_Your task_
Quote every line of text from all the items below verbatim, leaving the pictures out of your answer.

(Records drawn from a dataset)
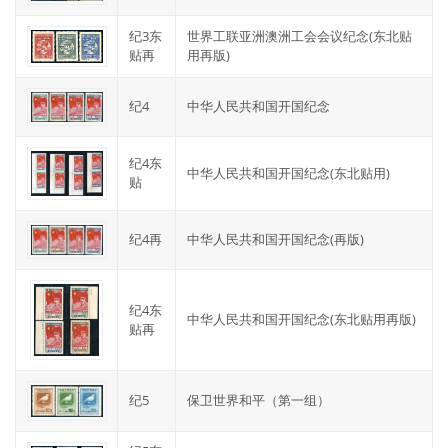
纪3东
世界工联亚洲澳洲工会会议纪念(东北贴
贴再
用再版)
纪4
中华人民共和国开国纪念
纪4东
中华人民共和国开国纪念(东北贴用)
贴
纪4再
中华人民共和国开国纪念(再版)
纪4东
中华人民共和国开国纪念(东北贴用再版)
贴再
纪5
保卫世界和平（第一组）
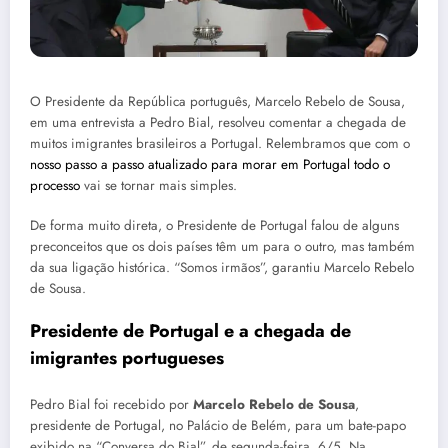
O Presidente da República português, Marcelo Rebelo de Sousa,
em uma entrevista a Pedro Bial, resolveu comentar a chegada de
muitos imigrantes brasileiros a Portugal. Relembramos que com o
nosso passo a passo atualizado para morar em Portugal todo o
processo
vai se tornar mais simples.
De forma muito direta, o Presidente de Portugal falou de alguns
preconceitos que os dois países têm um para o outro, mas também
da sua ligação histórica. “Somos irmãos”, garantiu Marcelo Rebelo
de Sousa.
Presidente de Portugal e a chegada de
imigrantes portugueses
Pedro Bial foi recebido por
Marcelo Rebelo de Sousa
,
presidente de Portugal, no Palácio de Belém, para um bate-papo
exibido na “Conversa do Bial”, de segunda-feira, 6/5. Na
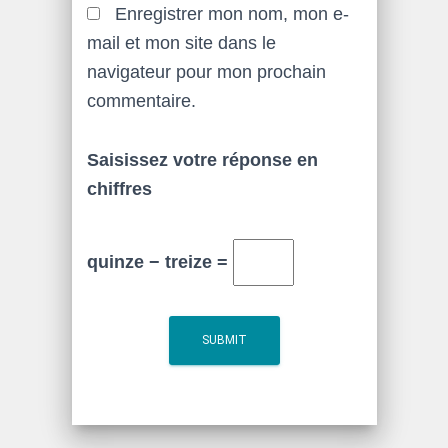
Enregistrer mon nom, mon e-
mail et mon site dans le
navigateur pour mon prochain
commentaire.
Saisissez votre réponse en
chiffres
quinze − treize =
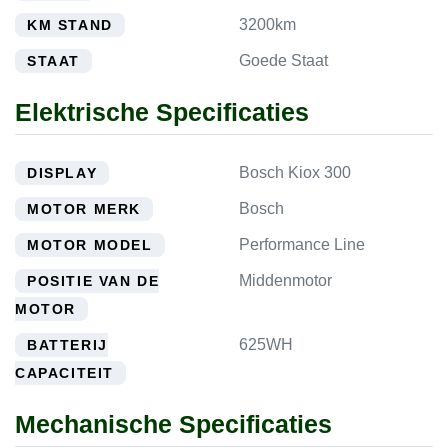
3200km
KM STAND
Goede Staat
STAAT
Elektrische Specificaties
Bosch Kiox 300
DISPLAY
Bosch
MOTOR MERK
Performance Line
MOTOR MODEL
Middenmotor
POSITIE VAN DE
MOTOR
625WH
BATTERIJ
CAPACITEIT
Mechanische Specificaties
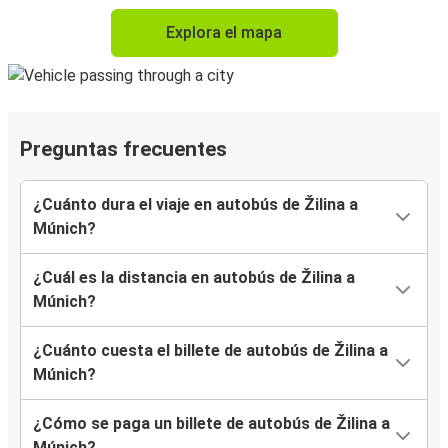
Explora el mapa
Preguntas frecuentes
¿Cuánto dura el viaje en autobús de Žilina a
Múnich?
¿Cuál es la distancia en autobús de Žilina a
Múnich?
¿Cuánto cuesta el billete de autobús de Žilina a
Múnich?
¿Cómo se paga un billete de autobús de Žilina a
Múnich?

_Output_
纪3东
世界工联亚洲澳洲工会会议纪念(东北贴
贴再
用再版)
纪4
中华人民共和国开国纪念
纪4东
中华人民共和国开国纪念(东北贴用)
贴
纪4再
中华人民共和国开国纪念(再版)
纪4东
中华人民共和国开国纪念(东北贴用再版)
贴再
纪5
保卫世界和平（第一组）
O Presidente da República português, Marcelo Rebelo de Sousa,
em uma entrevista a Pedro Bial, resolveu comentar a chegada de
muitos imigrantes brasileiros a Portugal. Relembramos que com o
nosso passo a passo atualizado para morar em Portugal todo o
processo
vai se tornar mais simples.
De forma muito direta, o Presidente de Portugal falou de alguns
preconceitos que os dois países têm um para o outro, mas também
da sua ligação histórica. “Somos irmãos”, garantiu Marcelo Rebelo
de Sousa.
Presidente de Portugal e a chegada de
imigrantes portugueses
Pedro Bial foi recebido por
Marcelo Rebelo de Sousa
,
presidente de Portugal, no Palácio de Belém, para um bate-papo
exibido na “Conversa do Bial”, de segunda-feira, 6/5. Na
Enregistrer mon nom, mon e-
mail et mon site dans le
navigateur pour mon prochain
commentaire.
Saisissez votre réponse en
chiffres
quinze − treize =
3200km
KM STAND
Goede Staat
STAAT
Elektrische Specificaties
Bosch Kiox 300
DISPLAY
Bosch
MOTOR MERK
Performance Line
MOTOR MODEL
Middenmotor
POSITIE VAN DE
MOTOR
625WH
BATTERIJ
CAPACITEIT
Mechanische Specificaties
Explora el mapa
Preguntas frecuentes
¿Cuánto dura el viaje en autobús de Žilina a
Múnich?
¿Cuál es la distancia en autobús de Žilina a
Múnich?
¿Cuánto cuesta el billete de autobús de Žilina a
Múnich?
¿Cómo se paga un billete de autobús de Žilina a
Múnich?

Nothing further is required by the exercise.